Preparation & Dosage
In animal studies, therapeutic doses ranged from 15 mg/kg body weight for single administration to 2000 mg/kg in subchronic toxicity studies. The standardized extract contains 97.5% dihydroquercetin with trace amounts of other flavonoids. Human dosing recommendations are not established based on available clinical evidence. Consult a healthcare provider before starting any new supplement.
Synergy & Pairings
L-lysine, vitamin C, quercetin, resveratrol, green tea extract
Safety & Interactions
Dihydroquercetin is generally considered well-tolerated at typical supplemental doses of 50–200 mg per day, with no serious adverse effects reported in available short-term human studies.

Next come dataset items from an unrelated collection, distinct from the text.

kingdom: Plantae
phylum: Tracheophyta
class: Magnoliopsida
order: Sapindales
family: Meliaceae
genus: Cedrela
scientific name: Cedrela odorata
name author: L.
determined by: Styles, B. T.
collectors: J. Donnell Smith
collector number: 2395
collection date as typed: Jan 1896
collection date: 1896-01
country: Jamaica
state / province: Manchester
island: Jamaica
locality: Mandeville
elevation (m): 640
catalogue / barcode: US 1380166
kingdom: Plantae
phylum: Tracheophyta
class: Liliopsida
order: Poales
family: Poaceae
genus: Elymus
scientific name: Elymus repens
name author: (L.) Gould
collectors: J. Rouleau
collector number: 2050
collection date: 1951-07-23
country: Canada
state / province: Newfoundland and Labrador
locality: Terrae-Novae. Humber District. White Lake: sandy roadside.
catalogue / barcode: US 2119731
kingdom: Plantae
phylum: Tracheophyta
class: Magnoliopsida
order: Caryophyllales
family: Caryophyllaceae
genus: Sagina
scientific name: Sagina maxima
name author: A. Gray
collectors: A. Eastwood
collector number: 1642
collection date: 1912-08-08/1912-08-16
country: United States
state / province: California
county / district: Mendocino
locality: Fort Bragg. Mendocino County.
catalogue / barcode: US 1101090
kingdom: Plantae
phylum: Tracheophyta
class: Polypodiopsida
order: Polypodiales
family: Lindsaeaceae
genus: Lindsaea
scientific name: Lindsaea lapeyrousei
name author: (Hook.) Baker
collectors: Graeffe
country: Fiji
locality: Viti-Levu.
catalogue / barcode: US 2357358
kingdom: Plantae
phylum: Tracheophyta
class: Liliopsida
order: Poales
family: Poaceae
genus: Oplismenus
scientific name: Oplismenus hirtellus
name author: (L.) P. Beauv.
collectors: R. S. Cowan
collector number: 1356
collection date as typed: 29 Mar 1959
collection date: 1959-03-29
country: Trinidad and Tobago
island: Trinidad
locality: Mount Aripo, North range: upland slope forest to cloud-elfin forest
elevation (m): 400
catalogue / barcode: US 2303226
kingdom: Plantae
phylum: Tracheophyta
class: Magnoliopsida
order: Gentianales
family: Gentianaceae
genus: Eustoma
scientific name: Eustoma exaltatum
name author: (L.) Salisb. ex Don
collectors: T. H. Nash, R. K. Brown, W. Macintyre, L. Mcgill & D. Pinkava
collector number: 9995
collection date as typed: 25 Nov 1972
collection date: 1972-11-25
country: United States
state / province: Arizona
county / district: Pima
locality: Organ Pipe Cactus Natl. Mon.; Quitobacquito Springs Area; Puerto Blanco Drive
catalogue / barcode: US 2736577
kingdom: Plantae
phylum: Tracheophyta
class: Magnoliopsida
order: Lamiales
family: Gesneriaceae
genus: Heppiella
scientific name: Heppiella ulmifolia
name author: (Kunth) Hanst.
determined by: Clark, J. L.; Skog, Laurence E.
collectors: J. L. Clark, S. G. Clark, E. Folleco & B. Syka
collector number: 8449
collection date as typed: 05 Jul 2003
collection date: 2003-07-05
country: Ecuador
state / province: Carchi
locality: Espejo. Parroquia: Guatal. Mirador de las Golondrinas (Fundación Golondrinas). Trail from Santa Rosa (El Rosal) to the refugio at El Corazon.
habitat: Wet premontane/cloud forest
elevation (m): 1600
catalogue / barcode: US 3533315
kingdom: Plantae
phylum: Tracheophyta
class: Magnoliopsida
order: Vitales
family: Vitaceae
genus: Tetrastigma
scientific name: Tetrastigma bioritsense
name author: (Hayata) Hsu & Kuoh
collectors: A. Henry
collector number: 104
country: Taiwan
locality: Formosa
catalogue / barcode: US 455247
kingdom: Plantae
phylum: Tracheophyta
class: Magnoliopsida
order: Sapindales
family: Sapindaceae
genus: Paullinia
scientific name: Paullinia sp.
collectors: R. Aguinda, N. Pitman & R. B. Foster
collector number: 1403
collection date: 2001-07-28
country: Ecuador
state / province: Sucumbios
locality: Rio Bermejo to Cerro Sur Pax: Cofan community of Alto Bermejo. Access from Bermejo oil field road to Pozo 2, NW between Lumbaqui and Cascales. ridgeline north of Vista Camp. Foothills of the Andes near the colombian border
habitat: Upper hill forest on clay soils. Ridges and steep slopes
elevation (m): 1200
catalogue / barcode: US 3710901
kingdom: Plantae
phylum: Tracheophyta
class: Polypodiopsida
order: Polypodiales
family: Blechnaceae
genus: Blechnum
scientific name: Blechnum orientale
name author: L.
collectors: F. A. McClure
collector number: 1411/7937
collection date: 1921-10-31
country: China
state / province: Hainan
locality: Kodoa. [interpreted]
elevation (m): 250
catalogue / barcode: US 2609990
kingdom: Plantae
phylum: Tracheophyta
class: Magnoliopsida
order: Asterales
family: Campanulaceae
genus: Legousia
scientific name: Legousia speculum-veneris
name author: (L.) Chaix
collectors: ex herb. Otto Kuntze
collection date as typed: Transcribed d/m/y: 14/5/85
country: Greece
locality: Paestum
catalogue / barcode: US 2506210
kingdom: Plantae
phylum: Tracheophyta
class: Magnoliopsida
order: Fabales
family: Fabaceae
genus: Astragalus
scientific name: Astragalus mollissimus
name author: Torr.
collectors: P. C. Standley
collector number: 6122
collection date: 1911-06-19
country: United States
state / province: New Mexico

Because it may inhibit CYP450 enzymes including CYP3A4 and CYP2C9, caution is warranted when combining it with medications metabolized by these pathways, such as warfarin, statins, or certain anticoagulants, as plasma levels could be altered. Its antioxidant and platelet-modulating properties suggest a theoretical additive bleeding risk when combined with anticoagulant or antiplatelet drugs including aspirin or clopidogrel. Safety data in pregnant or breastfeeding women is insufficient, and use during pregnancy should be avoided until further research is available.